Mirza Ghasemi.

A few months ago a very sweet student in one of the labs at work phoned his grandmother in Iran to get me a recipe, which he then translated from Farsi but maybe not very well. I knew he could cook, and I had wondered if he ever made mirza ghasemi, a dish of grilled eggplant and tomatoes mashed together with olive oil and spices and garlic and topped with fried egg. I had recently fallen in love with the dish at a Persian restaurant, but wasn’t sure exactly what was in it – there was no description on the restaurant menu, and sometimes Google lies. He knew it, but he didn’t make it, so he asked if I could wait a few days and then called home.

It wasn’t eggplant season then, but it is now, so I pulled his recipe out of my inbox and realized there were a few things lost (or exaggerated) in translation – the ratio of eggs to eggplants was way off. A promising neuroscience student, he was hired away to Germany in the meantime so I can’t ask him my questions; this is a loose adaptation of his grandmother’s recipe, a dish from northern Iran that transforms bitter eggplant into a smoky dip for sangak or regular old white bread (toasted to within in an inch of its life for optimal sopping). The eggs make it a meal for two, or a hearty appetizer or snack for four.

I have given directions for this dish using the oven and stove, but please note that if it is a hot day and you have a side burner on your outdoor grill, you can make this entirely outside using roughly the same instructions and it will be that much better. Serve with bread and lemon quarters

Mirza Ghasemi

(Makes 2 to 4 servings.)

  • 2 lbs eggplants
  • 1 lb tomatoes
  • 1 tbsp. + 1/4 cup olive oil, divided
  • 1 onion, finely chopped
  • 6 garlic cloves, minced
  • 2 tsp. ground cumin
  • 1 tsp. Kosher salt
  • 1 tsp. smoked paprika
  • 1/2 tsp. ground turmeric
  • 1/2 tsp. ground black pepper
  • 1/2 tsp. red pepper flakes
  • 1/2 lemon, juiced
  • 4 eggs
  • 2 tbsp. roasted shelled pistachios, roughly chopped
  • 2 tsp. fresh thyme, roughly chopped

Heat oven (or grill) to 400°F.

Using a fork or a toothpick, poke holes into eggplants and tomatoes all over. Drizzle one tablespoon of olive oil over whole eggplants and tomatoes.

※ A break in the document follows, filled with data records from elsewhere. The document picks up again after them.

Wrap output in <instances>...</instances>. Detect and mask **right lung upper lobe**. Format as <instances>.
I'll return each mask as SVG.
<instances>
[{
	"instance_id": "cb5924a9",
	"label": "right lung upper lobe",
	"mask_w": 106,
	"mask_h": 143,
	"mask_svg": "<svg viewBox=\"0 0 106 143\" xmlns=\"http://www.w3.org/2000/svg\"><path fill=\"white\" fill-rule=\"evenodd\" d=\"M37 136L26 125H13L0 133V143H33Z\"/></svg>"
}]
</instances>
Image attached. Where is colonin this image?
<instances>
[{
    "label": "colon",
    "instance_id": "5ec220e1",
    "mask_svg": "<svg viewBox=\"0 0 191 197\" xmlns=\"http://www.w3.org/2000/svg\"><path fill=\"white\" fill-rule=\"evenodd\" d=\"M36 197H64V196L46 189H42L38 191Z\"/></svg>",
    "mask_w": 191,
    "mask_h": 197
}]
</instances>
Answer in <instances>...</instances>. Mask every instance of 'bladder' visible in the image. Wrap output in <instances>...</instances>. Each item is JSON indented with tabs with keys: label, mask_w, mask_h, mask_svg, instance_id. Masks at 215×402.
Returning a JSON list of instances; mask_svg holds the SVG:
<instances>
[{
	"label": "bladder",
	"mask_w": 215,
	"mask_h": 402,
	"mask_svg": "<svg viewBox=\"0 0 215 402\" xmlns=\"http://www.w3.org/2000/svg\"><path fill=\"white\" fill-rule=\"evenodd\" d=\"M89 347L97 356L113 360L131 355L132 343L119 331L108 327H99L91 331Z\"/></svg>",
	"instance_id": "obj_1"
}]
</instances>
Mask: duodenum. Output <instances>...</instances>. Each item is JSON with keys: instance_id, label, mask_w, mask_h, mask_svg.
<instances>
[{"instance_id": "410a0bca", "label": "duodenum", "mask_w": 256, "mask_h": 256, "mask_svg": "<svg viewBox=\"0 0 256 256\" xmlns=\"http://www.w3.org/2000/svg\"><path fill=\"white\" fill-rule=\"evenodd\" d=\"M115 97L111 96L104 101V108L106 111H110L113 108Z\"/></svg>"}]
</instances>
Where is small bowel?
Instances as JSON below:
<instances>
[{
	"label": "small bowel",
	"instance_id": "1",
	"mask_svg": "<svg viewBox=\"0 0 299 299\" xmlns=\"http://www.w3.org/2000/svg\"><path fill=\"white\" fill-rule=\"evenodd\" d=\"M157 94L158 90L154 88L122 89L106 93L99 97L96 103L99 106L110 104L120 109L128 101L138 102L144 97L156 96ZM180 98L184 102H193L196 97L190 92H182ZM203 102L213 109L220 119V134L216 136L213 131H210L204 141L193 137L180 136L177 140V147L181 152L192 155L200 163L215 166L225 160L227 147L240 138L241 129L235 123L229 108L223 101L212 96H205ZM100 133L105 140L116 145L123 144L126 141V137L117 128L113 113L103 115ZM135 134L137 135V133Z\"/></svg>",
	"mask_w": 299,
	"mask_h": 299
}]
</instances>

Roast or grill eggplants and tomatoes for 20 minutes, until charred in places and softened – eggplants should appear to slump. Remove eggplants and tomatoes to a glass bowl, and cover with plastic wrap. Cool for at least 15 minutes, or until you can handle them comfortably with bare hands. Eggplants and tomatoes can be roasted or grilled up to 24 hours in advance – just store in the fridge until you’re ready.

If you roast your veggies ahead of time, return your grill or oven to 400°F before proceeding.

Gently remove skins from tomatoes and eggplants. If you like a smooth puree, you can use a food mill to slough off the skins and stuff. I prefer to mash the veggies’ innards with a fork or potato masher until they form a chunky mush. Reserve any liquids that have accumulated at the bottom of the bowl you cooled your veggies in.

Heat remaining olive oil in a 12″ skillet or cast iron pan over medium-high heat until shimmering. Add onion, and cook for about three minutes, until translucent but not browned. Add garlic, cumin, salt, paprika, turmeric, pepper, and pepper flakes, and cook for another minute, until the spices are fragrant.

Add eggplant-tomato mush, and any remaining liquids, and simmer for about six minutes, until the liquid has evaporated and the mixture looks a bit dry and sticky, like it would burn to the bottom of the pan if you’d let it. Add lemon juice, stir, and taste. Adjust seasonings as needed.

Using a spoon, create four little holes in the eggplant mixture, then crack an egg into each hole. Place the pan in the oven, and bake until the eggs have set to your liking, five to 10 minutes.

Sprinkle the finished dish with fresh thyme leaves and chopped pistachios.